Когда заповедь обратилась в догмат, исполнение заповеди стало мертвым, а не живым обрядом; обряд же, сделавшись только сакраментальным, перестал быть образовательным; и в этом отношении по форме христианство стало иудейством, хотя содержание, забытый смысл обряда, был христианским; и тогда самая жизнь, деятельность, отрешившаяся от заповеди, не поставившая себе целью исполнение долга собирания для воскрешения, обратилась в языческую рознь, сделалась идолопоклонством (т. е. искренно, не лицемерно отдалась роскоши), реакциею против коего и явилось магометанство во всей его суровой простоте монизма, в этой реакции против исказившегося христианства и заключается смысл и сила магометанства.
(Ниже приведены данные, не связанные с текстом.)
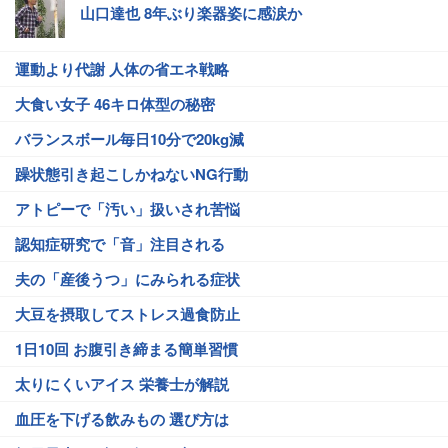
山口達也 8年ぶり楽器姿に感涙か
運動より代謝 人体の省エネ戦略
大食い女子 46キロ体型の秘密
バランスボール毎日10分で20kg減
躁状態引き起こしかねないNG行動
アトピーで「汚い」扱いされ苦悩
認知症研究で「音」注目される
夫の「産後うつ」にみられる症状
大豆を摂取してストレス過食防止
1日10回 お腹引き締まる簡単習慣
太りにくいアイス 栄養士が解説
血圧を下げる飲みもの 選び方は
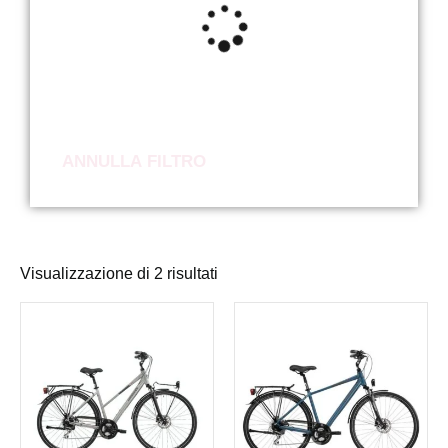
ANNULLA FILTRO
Visualizzazione di 2 risultati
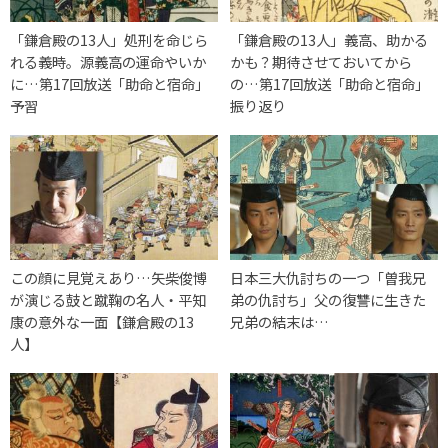
「鎌倉殿の13人」処刑を命じら
「鎌倉殿の13人」義高、助かる
れる義時。源義高の運命やいか
かも？期待させておいてから
に…第17回放送「助命と宿命」
の…第17回放送「助命と宿命」
予習
振り返り
この顔に見覚えあり…矢柴俊博
日本三大仇討ちの一つ「曽我兄
が演じる鼓と蹴鞠の名人・平知
弟の仇討ち」父の復讐に生きた
康の意外な一面【鎌倉殿の13
兄弟の結末は…
人】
Константинополь сделался всемирным торжищем, богатства Индии оказали свое обычное пагубное действие, и с этой стороны (хотя христианство в Константинополе и стало из гонимого господствующим) в жизни, в деятельности, торжество язычества было полное. Невольное ощущение этой антихристианской розни превратило всю историю Константинополя в ожидание антихриста, в ожидание кончины мира. Будучи христианским в догмате, он был антихристианским в жизни и, соединив в себе пороки иудейства и язычества, ждал того (антихриста), кем уже и был на самом деле; ожидая же кончины мира, он дождался лишь собственного падения. К[онстантино]поль, пока не был завоеван, находился в постоянной опасности быть завоеванным; угрожаемый осадой извне, он был осаждаем видениями внутри. Выработав Символ веры, он дал зарок не изменять его, а между тем спор не прекратился. Как крепость К[онстантино]поль имел вне себя высоту, господствовавшую над ним и не принадлежавшую ему; эта высота — Памир. Как всемирный Кремль он должен был в себе заключать прах праотца человеческого рода, в защите которого он нашел бы бесспорный пункт, а между тем и этот пункт был вне его. Памир, господствующий над Царьградом стратегически, и есть предполагаемая могила праотца: Памир то же самое для знания, что Голгофа для веры.
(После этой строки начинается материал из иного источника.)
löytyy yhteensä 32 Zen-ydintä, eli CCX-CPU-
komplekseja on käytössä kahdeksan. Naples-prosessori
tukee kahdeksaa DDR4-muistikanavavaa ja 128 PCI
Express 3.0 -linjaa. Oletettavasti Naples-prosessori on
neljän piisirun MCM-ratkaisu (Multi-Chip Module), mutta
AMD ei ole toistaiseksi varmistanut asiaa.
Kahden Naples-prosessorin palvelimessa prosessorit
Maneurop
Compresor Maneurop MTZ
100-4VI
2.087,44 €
Таким образом, К[онстантино]поль кроме противоречия, которое заключалось в нем между храмом и крепостью (духовным и военным), между посадом и кремлем (торговым и военным), был противоречием и как крепость, ибо господствующая над ним высь (Памир) была вне его; а как храм он не в себе заключал святыню, прах праотца, который находится в той же выси. Голгофа была могилою Адама символически, Памир стал могилой праотца гипотетически. Разъединение этих двух пунктов лишает их силы, делает их, так сказать, эксцентрами. Памир-пустыня стал столицею смертоносной силы, потому что К[онстантино]поль еще не стал столицею, объединяющим центром, для обращения смертоносного в живоносное, хотя в нем, разоруженном, непромышленном городе, знание и разум человеческий могли бы освободиться от служения подбору естественному (военному) и половому (промышленному). Эти практические антиномии происходят из основного противоречия человеческой природы, по коему рождение сынов есть смерть отцов.
В К[онстантино]поле соединились предания древнего и христианского мира, и борьба этих элементов превратила его историю в непрерывный теологический диспут от начальных великих споров на первых вселенских соборах до старчески мистических споров о нетлении Св. Тайн, который, как говорят, шел в то время, когда к К[онстантино]полю приближались латыняне, чтобы завладеть им, и о Фаворском свете, который шел во время окончательного завоевания К[онстантино]поля турками 29. Даже величайший из императоров К[онстантино]поля, при котором как город, так и диспут достигли своего апогея, был в то же время величайшим диспутантом, спорщиком 30.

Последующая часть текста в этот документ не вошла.